A unique nonce is required for every message sent using a given shared secret key. The nonce doesn't have to be secret; a simple counter is totally fine; changing a single bit in the nonce is going to make the ciphertext look totally different even if the same message is sent twice.

What's a shared secret? It a key calculated from (A's secret key, B's public key) or (A's public key, B's secret key). A and B perform a different calculation, based on what they have, but end up with the same shared secret.

The shared secrets used in `crypto_box`

are 256-bit long. Which is huge. You can safely consider that shared secrets are going to be unique for each "conversation".

So, (A, B), (A, C) and (C, B) can safely exchange messages using the same nonces.
But if A sends a message to B using a given nonce, B cannot send a message to A using the same nonce. Nonces have to be unique for everything exchanged during a conversation between A and B.

So, a simple counter can be fine. Have A pick even numbers, leave odd numbers to B, increment the nonce by 2 after every message sent and you're good to go.
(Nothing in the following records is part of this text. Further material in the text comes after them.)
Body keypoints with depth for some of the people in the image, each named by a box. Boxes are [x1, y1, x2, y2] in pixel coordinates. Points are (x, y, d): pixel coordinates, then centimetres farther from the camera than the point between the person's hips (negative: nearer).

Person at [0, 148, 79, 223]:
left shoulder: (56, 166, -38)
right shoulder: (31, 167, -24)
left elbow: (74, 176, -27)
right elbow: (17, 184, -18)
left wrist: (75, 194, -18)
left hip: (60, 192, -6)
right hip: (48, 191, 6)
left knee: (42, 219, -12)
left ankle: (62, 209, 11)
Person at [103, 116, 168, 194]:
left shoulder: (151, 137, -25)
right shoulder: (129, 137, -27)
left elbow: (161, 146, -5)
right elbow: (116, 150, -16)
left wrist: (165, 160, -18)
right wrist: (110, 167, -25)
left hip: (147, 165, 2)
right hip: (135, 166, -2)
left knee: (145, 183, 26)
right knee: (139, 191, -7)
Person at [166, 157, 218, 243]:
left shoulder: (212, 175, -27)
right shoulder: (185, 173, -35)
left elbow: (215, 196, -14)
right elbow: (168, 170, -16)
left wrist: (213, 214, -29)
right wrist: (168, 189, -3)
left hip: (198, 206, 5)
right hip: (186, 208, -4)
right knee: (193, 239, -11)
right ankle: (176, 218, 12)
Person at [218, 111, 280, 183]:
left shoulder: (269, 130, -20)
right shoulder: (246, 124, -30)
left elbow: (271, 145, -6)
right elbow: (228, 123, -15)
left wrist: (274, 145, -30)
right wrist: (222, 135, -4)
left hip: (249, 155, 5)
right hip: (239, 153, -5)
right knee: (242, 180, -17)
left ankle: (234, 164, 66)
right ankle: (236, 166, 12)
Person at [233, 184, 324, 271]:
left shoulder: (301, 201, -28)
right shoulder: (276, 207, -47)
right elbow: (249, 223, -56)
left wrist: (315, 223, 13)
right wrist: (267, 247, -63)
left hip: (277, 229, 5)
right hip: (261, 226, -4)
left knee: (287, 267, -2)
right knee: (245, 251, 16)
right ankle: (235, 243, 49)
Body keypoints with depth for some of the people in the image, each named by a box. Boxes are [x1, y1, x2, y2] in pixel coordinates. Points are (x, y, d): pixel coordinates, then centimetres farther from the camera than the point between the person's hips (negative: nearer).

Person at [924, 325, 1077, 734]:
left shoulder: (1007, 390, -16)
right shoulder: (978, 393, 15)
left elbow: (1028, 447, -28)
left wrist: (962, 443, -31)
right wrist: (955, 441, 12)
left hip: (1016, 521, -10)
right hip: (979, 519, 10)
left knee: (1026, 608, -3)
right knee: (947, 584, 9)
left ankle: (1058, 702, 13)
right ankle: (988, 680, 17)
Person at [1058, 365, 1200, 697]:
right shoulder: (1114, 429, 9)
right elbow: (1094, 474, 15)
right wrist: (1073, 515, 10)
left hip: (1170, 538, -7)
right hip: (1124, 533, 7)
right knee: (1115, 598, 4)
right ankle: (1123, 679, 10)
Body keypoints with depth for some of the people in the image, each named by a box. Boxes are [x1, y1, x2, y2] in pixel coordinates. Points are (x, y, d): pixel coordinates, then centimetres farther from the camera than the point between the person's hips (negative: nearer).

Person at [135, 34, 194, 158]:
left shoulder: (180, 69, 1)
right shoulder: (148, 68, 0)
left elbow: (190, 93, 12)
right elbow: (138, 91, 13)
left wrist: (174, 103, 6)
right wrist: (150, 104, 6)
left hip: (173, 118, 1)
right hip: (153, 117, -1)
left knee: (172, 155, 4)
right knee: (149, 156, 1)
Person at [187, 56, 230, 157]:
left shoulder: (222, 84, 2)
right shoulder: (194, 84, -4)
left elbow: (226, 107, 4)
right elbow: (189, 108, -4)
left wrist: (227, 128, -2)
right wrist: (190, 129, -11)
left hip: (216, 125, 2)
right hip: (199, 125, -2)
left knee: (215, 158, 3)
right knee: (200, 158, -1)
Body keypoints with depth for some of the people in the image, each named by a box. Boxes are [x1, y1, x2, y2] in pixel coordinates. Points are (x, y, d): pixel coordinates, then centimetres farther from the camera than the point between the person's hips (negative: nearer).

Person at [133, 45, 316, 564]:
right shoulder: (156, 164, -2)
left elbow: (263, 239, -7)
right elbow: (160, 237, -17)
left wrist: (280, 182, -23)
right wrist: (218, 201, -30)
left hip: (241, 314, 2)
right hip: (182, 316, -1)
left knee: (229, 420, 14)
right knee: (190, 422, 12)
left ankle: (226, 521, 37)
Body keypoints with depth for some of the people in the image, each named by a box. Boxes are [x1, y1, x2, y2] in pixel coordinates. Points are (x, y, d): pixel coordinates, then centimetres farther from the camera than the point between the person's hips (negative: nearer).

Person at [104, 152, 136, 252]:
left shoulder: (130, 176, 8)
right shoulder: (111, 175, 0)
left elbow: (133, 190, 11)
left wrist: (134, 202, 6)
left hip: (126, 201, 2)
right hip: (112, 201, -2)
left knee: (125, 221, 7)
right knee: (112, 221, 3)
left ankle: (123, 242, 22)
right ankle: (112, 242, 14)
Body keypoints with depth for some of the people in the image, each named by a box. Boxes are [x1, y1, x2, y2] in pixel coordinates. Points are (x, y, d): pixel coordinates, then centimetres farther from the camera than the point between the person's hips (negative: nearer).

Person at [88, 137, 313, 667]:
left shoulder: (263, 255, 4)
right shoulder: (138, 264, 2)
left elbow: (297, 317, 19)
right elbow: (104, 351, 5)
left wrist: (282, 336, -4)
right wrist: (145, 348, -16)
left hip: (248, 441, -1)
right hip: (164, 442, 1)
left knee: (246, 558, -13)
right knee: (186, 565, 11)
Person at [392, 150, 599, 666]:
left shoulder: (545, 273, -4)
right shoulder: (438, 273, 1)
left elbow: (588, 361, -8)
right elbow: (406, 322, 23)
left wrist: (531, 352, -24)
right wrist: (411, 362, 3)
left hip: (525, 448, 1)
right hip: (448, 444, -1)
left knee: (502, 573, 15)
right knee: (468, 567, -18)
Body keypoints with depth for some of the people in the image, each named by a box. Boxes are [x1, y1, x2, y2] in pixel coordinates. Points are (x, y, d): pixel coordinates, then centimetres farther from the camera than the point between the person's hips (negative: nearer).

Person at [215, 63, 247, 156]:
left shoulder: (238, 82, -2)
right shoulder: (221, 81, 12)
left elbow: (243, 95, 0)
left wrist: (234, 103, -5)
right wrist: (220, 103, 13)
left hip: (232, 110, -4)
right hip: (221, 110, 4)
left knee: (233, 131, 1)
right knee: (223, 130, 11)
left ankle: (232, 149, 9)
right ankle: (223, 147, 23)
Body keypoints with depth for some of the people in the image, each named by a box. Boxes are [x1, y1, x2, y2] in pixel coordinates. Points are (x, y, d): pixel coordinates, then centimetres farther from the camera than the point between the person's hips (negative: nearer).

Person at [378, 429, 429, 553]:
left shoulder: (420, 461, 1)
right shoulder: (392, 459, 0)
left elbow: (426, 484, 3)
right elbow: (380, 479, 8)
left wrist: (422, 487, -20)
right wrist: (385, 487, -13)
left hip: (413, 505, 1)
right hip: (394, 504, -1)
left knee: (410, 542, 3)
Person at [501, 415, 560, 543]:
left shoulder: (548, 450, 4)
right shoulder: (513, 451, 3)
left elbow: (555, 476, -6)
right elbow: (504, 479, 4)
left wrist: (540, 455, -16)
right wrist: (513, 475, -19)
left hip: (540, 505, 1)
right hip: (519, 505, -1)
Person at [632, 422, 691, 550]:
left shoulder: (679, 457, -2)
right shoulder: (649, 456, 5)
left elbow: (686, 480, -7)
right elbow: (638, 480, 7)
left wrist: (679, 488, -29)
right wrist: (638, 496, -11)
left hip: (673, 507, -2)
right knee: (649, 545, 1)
But the cipher used in the `crypto_box`

construction actually has a really huge nonce. 192 bits.

Which means that if you ignore everything I wrote and just pick a random nonce every time you send a message, the probability to get a collision is so small that you can rest assured that it will never ever happen in practice.

Some stream ciphers included in Sodium (AES128-CTR, ChaCha20, Salsa20) have a shorter nonce, and require a counter to avoid collisions. This is why they are in the "advanced" section of the documentation.

But with `crypto_box`

and `crypto_secretbox`

, just pick a random nonce every time (`randombytes_buf(nonce, sizeof nonce)`

) and you will be safe.